┌─ Task material

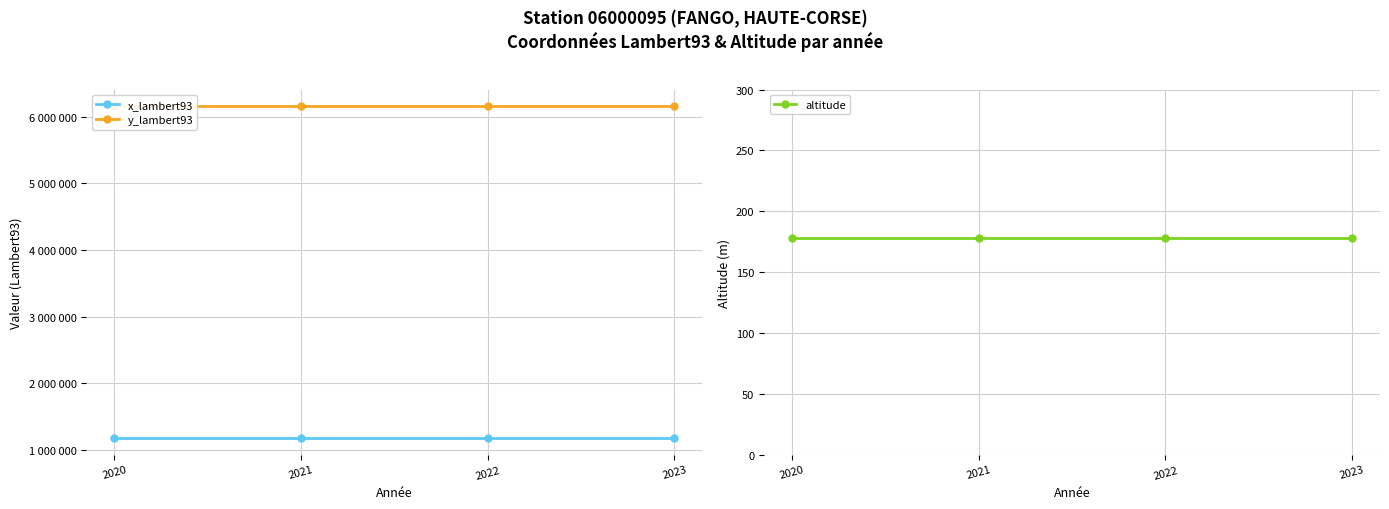

True or false: altitude and x_lambert93 intersect in this chart.

False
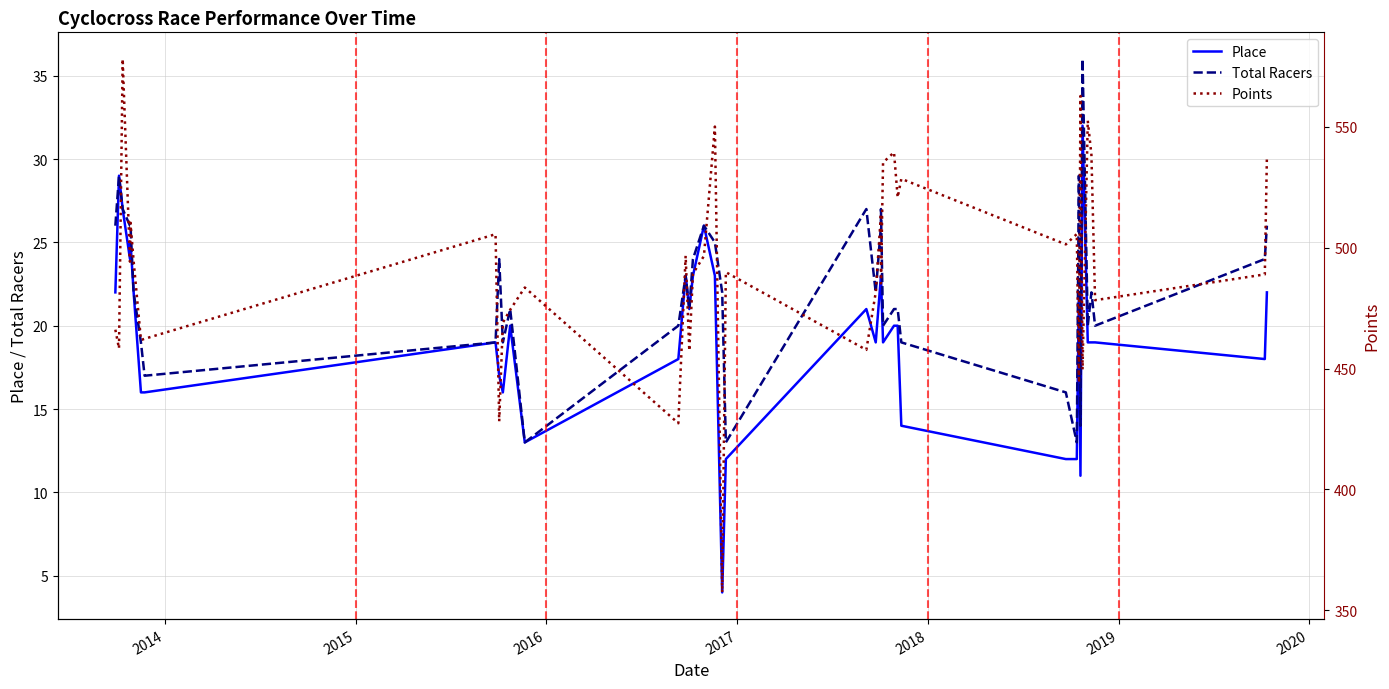

True or false: Points and Place cross at least once.

False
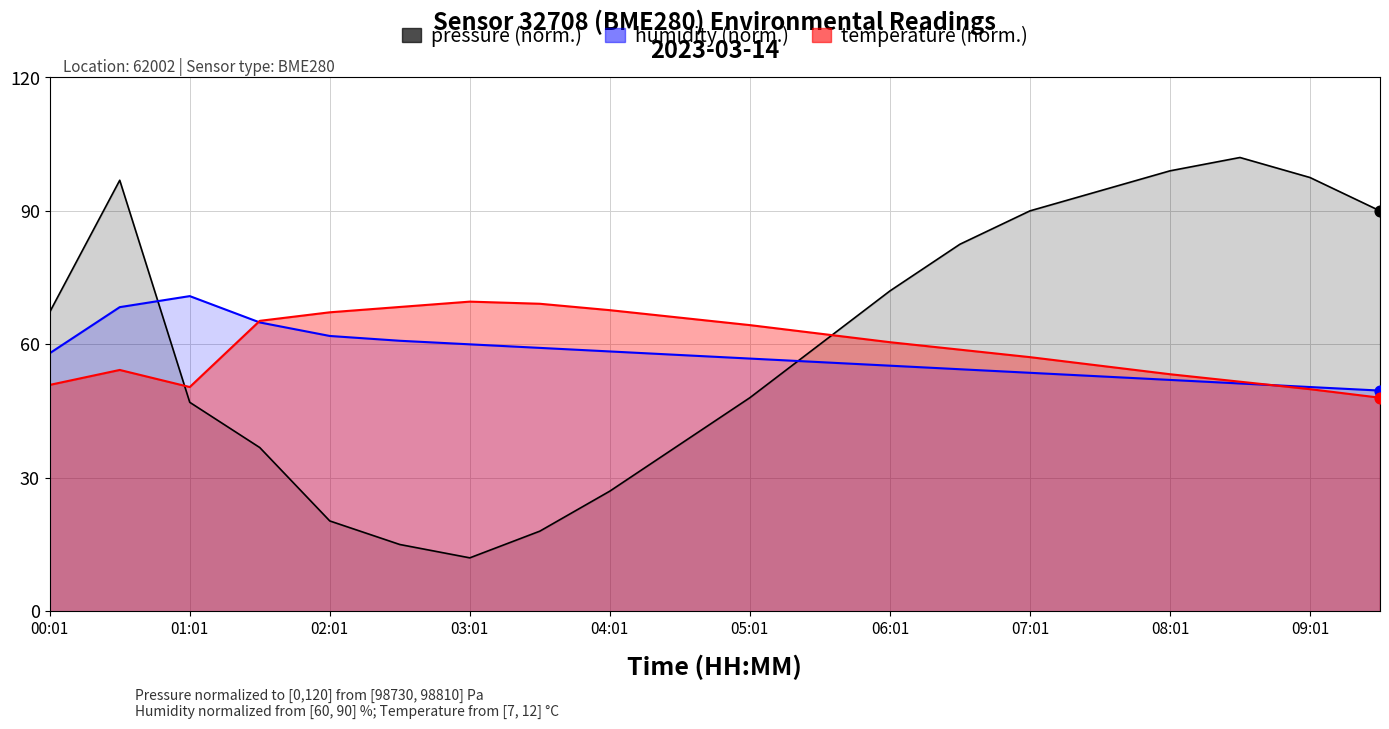

What is the total value across all series at 07:01?

200.7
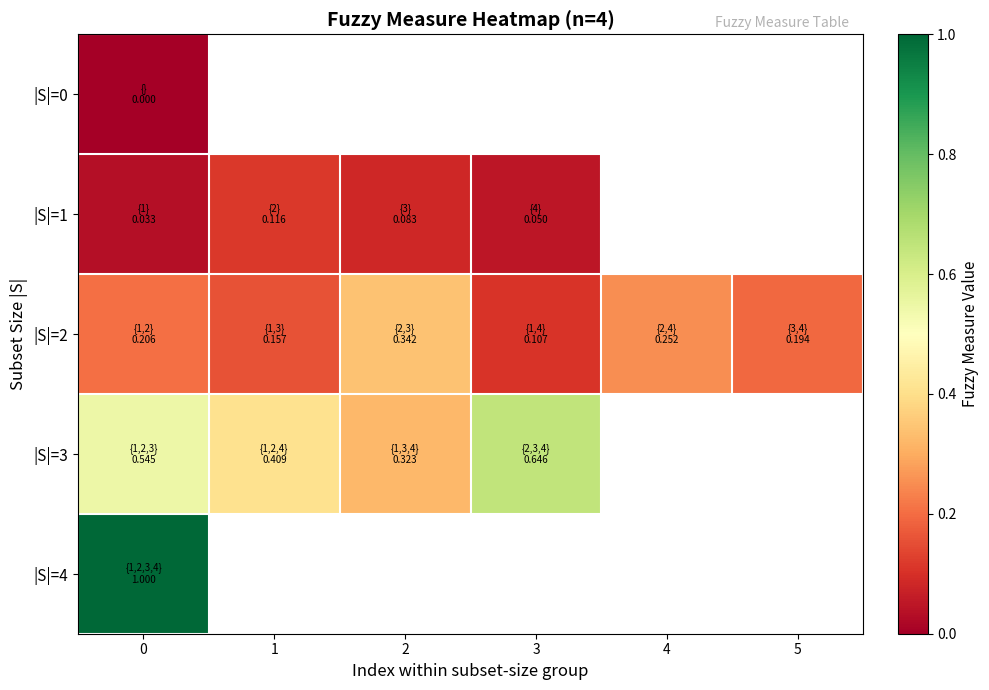

Rank the categories by |S|=0 value from highest to lowest.

0, 1, 2, 3, 4, 5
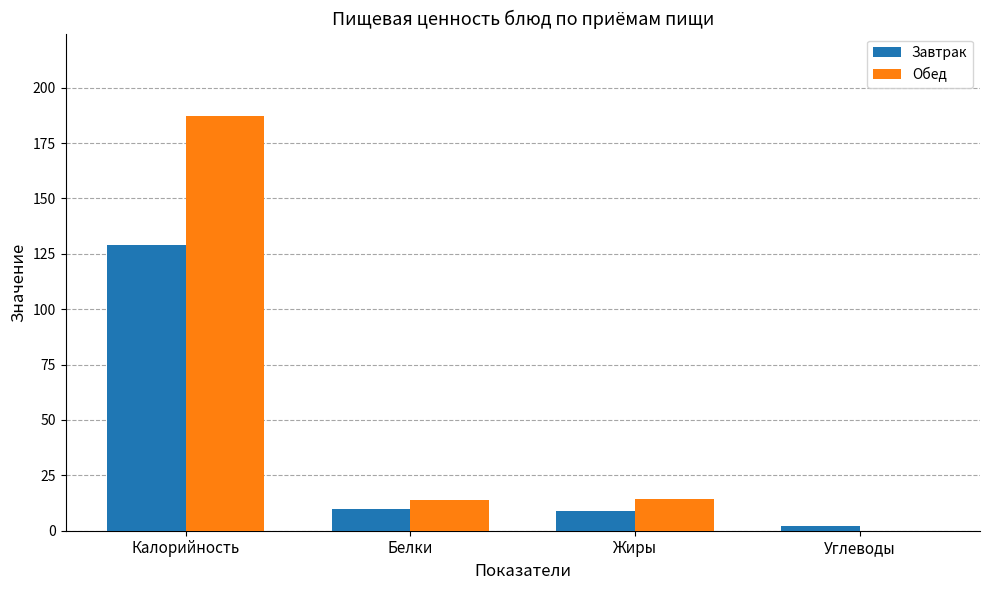

What is the maximum value shown in the chart?

187.0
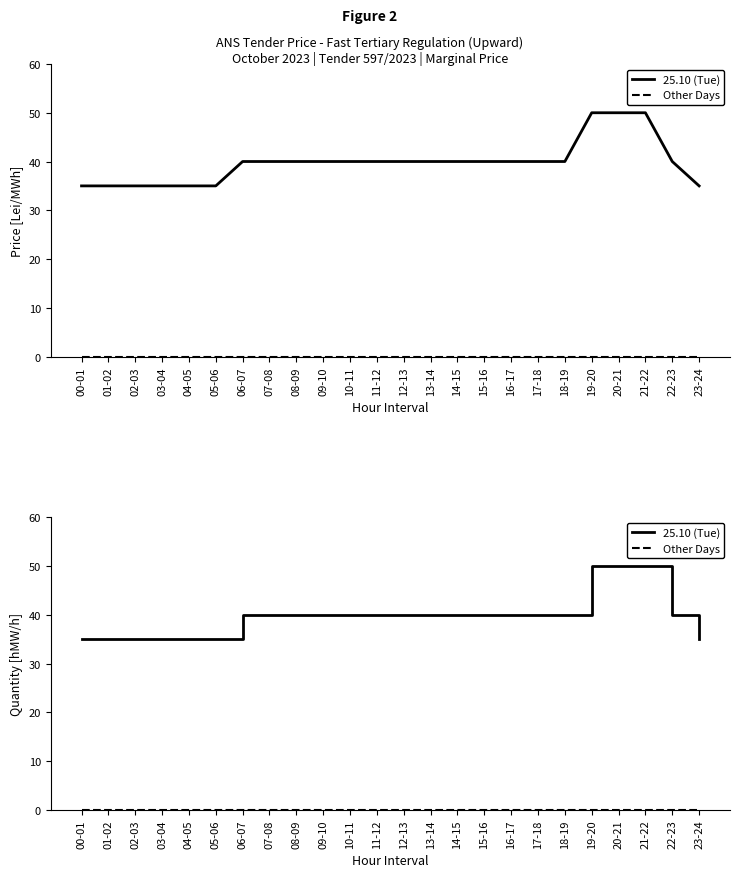

Between 20-21 and 21-22, which is larger?

20-21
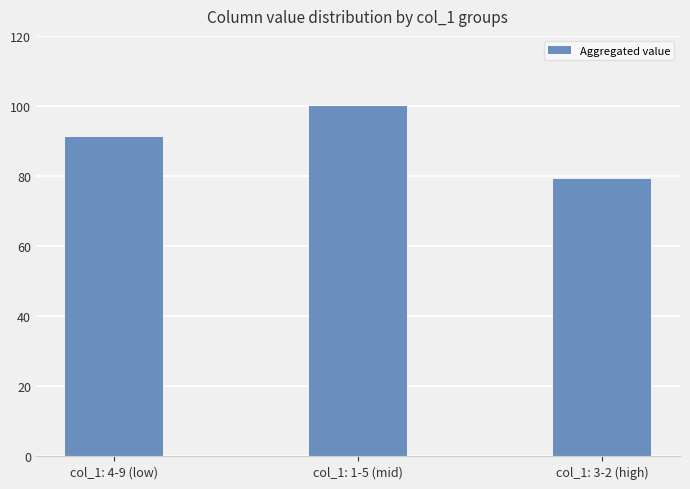

What is the sum of the values at col_1: 4-9 (low) and col_1: 3-2 (high)?

170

└─

→ **Instruction**
Write out the rows above again, renaming "chart" to "graph" everywhere and changing nothing else. Leave the pictures out.

→ **Solution to this problem**
True or false: altitude and x_lambert93 intersect in this graph.

False

True or false: Points and Place cross at least once.

False

What is the total value across all series at 07:01?

200.7

Rank the categories by |S|=0 value from highest to lowest.

0, 1, 2, 3, 4, 5

What is the maximum value shown in the graph?

187.0

Between 20-21 and 21-22, which is larger?

20-21

What is the sum of the values at col_1: 4-9 (low) and col_1: 3-2 (high)?

170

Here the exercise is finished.